[Assignment] Reproduce each of the following records word for word, omitting the pictures from your answer.

[Data for this task]
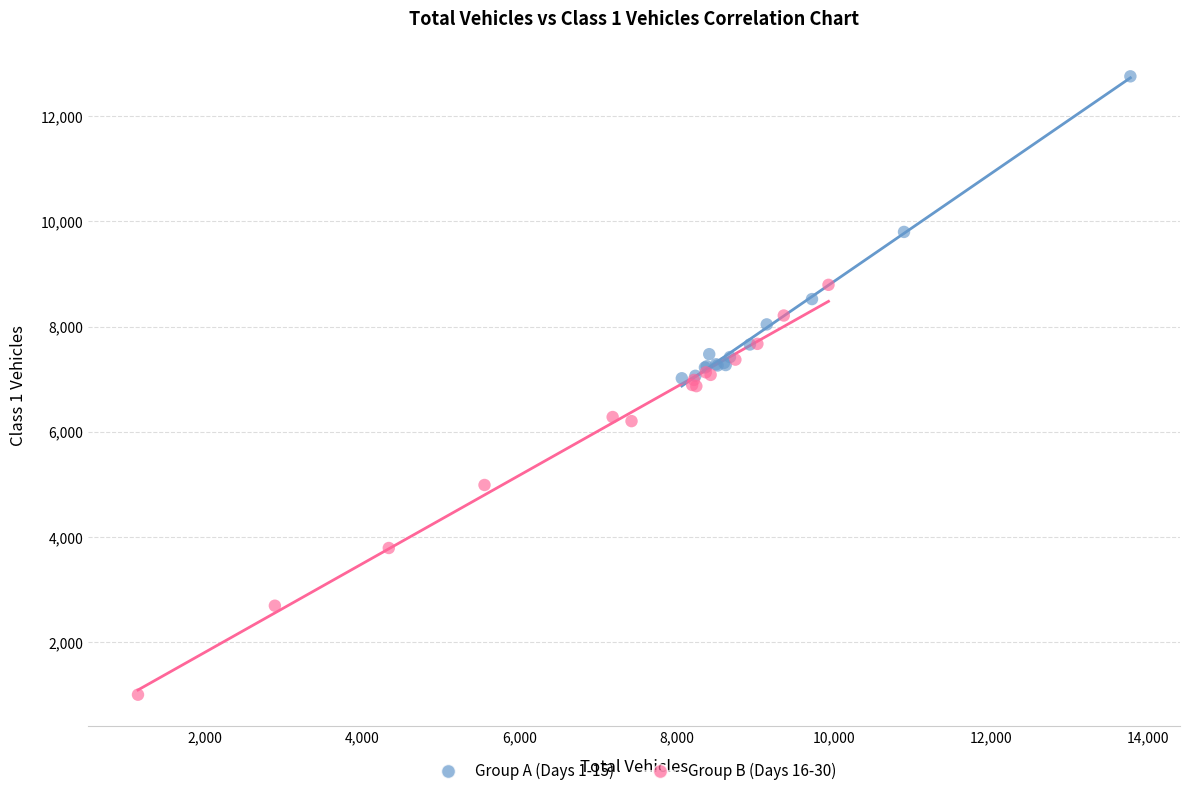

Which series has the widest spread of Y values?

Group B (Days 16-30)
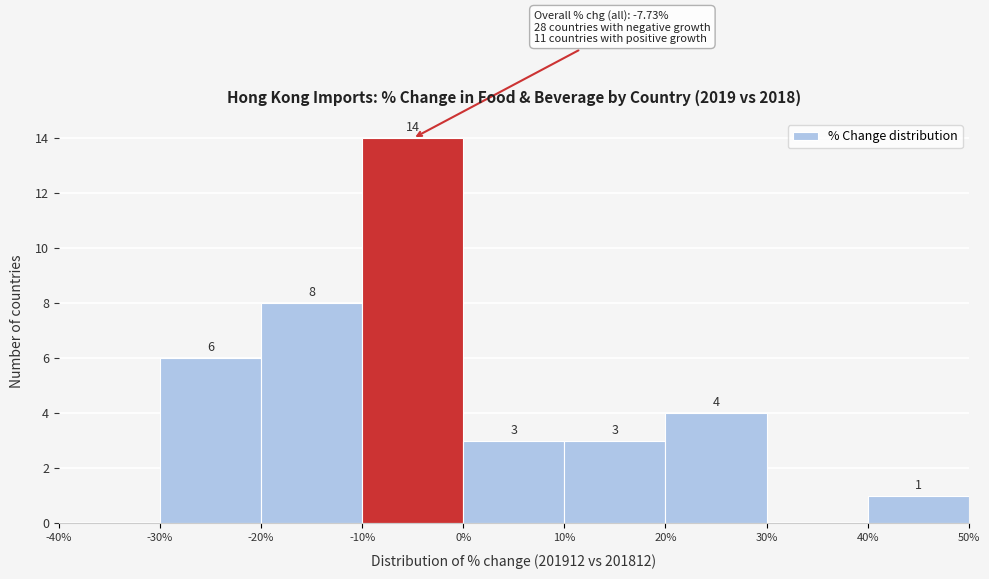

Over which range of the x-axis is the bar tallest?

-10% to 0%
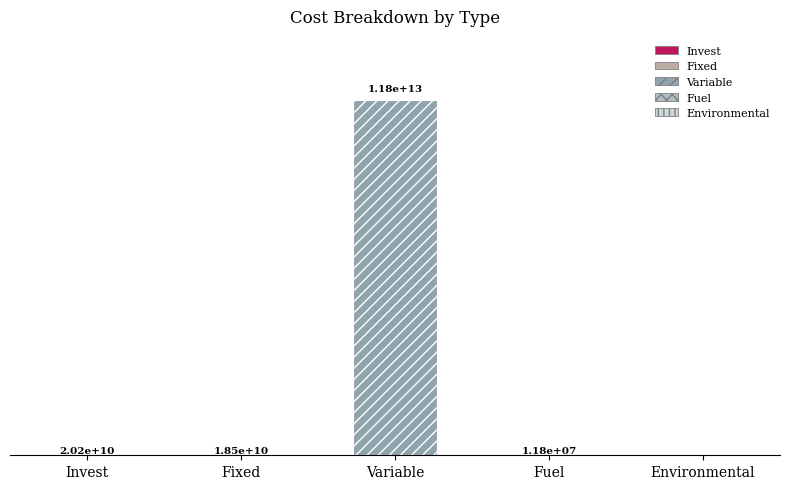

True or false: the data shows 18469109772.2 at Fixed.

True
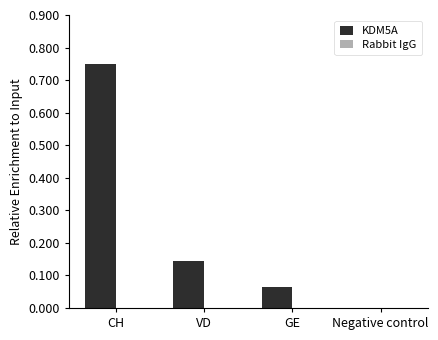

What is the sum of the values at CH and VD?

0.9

[Answer to the exercise]
Which series has the widest spread of Y values?

Group B (Days 16-30)

Over which range of the x-axis is the bar tallest?

-10% to 0%

True or false: the data shows 18469109772.2 at Fixed.

True

What is the sum of the values at CH and VD?

0.9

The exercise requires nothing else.